Posted on August 27, 2013

It’s been almost 20 years since the repeal of maximum speed limits across the country.  As a result, many states have allowed higher speeds on highways, with some areas even reaching the 80 miles per hour mark and higher.   In Texas, drivers are able to go 85 mph on one stretch of road.  That’s far beyond the 65 mph limit that used to be instituted around the country.

A new report has arrived that looks at the dangerous impact this could have on safety.  In 2009, the American Journal of Public Health featured research that analyzed fatality rates in those states that had opted to raise their speed limits between 1995 and 2005.  That study discovered that fatalities that could potentially be attributed to the heightened speed limits increased by 3.2%, and when analyzing only country roads, the difference was even more pronounced at 9.1%.  In total, it was determined that higher speeds were accountable for 12,500 fatalities.
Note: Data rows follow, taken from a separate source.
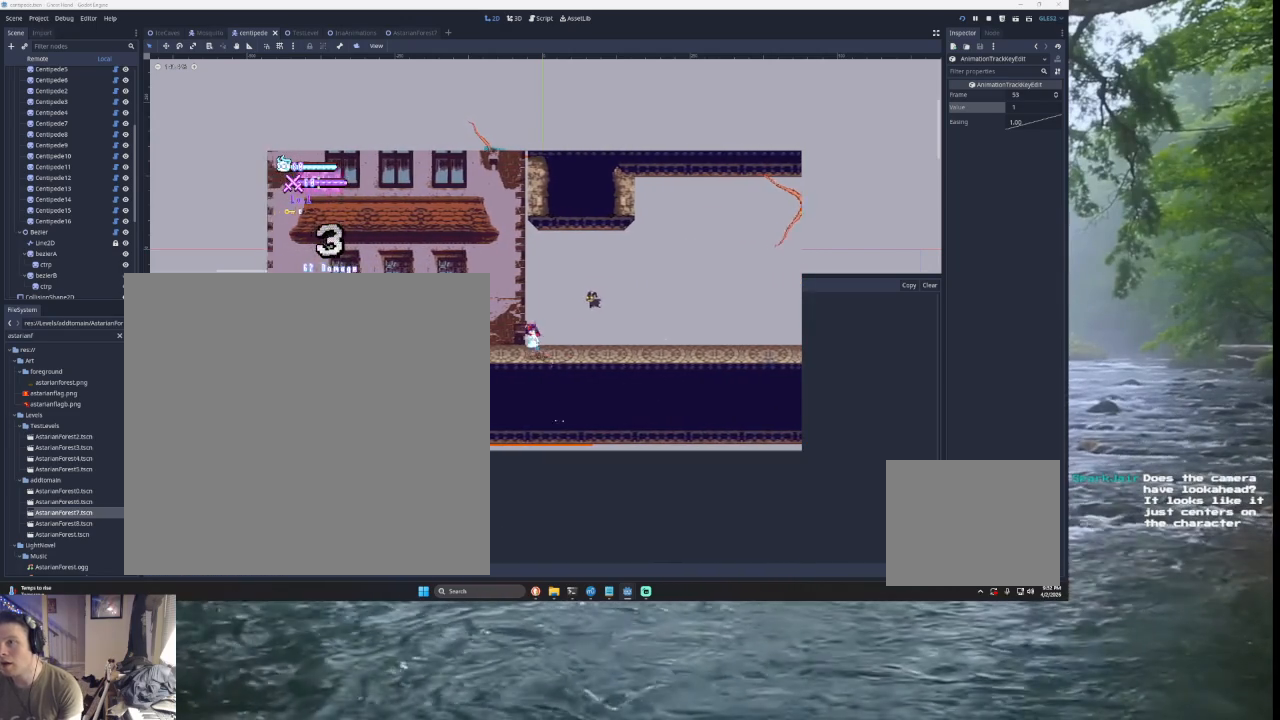
{"buttons": [], "left_stick": "center", "right_stick": "center", "events": [[167, "left_stick", "center"]]}
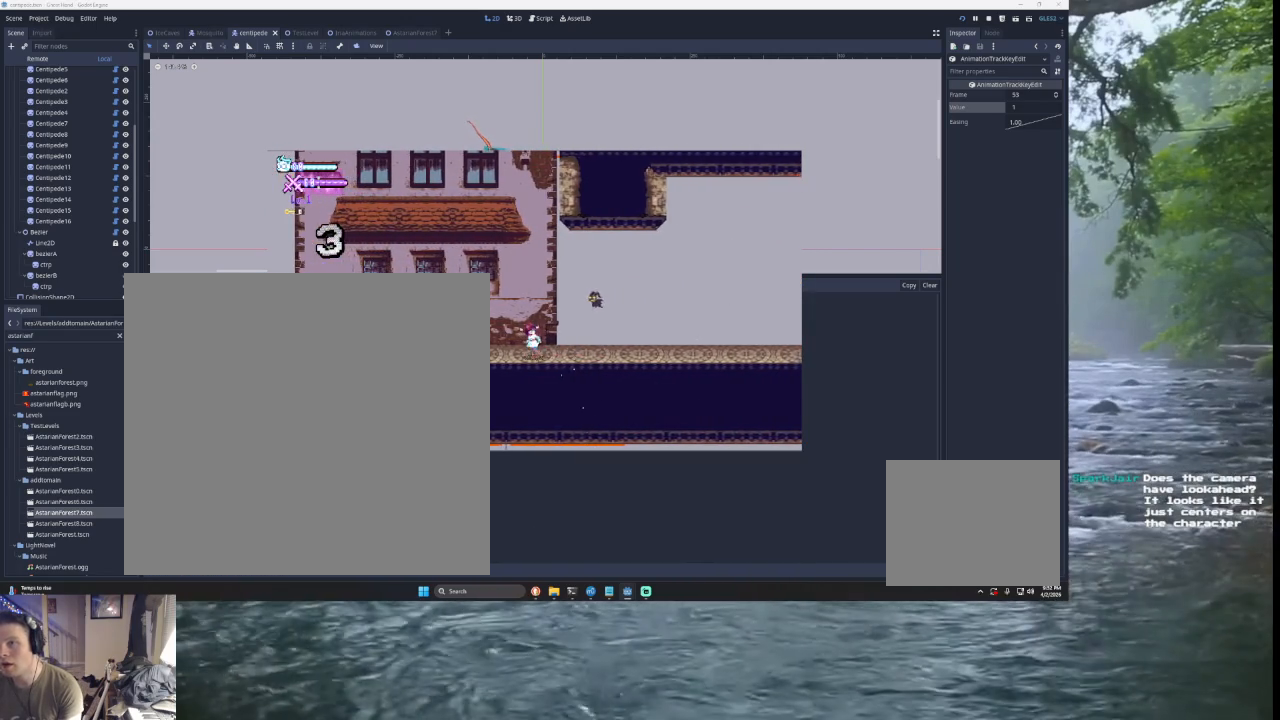
{"buttons": [], "left_stick": "center", "right_stick": "center", "events": [[133, "left_stick", "right"], [300, "left_stick", "center"]]}
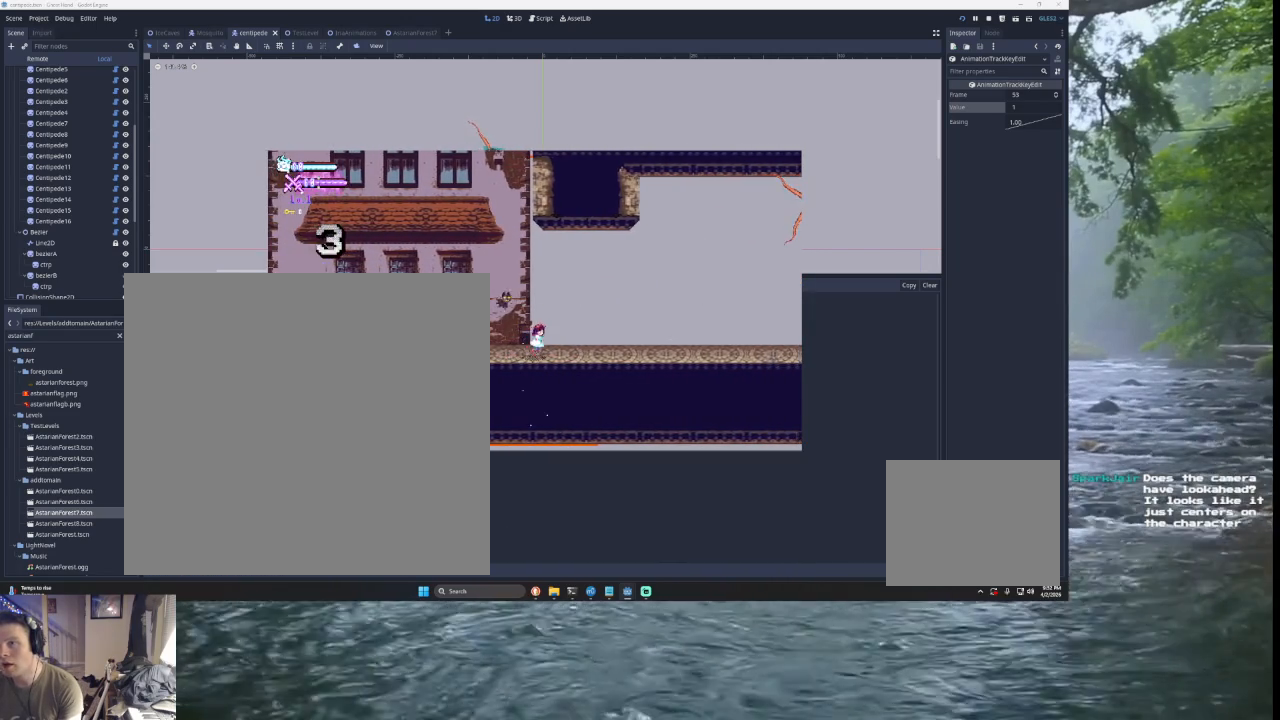
{"buttons": [], "left_stick": "right", "right_stick": "center", "events": [[500, "left_stick", "right"]]}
Illinois is the latest state to consider the adoption of higher speed limits.  A new bill will allow for some roads to have a 70 mph limit.  The Governors Highway Safety Association deputy director notes that such bills typically get passed because politicians are heeding the requests of an electorate that loves the idea of higher speed limits.  Many times, he says, the thought never occurs that it could be perilous to safety.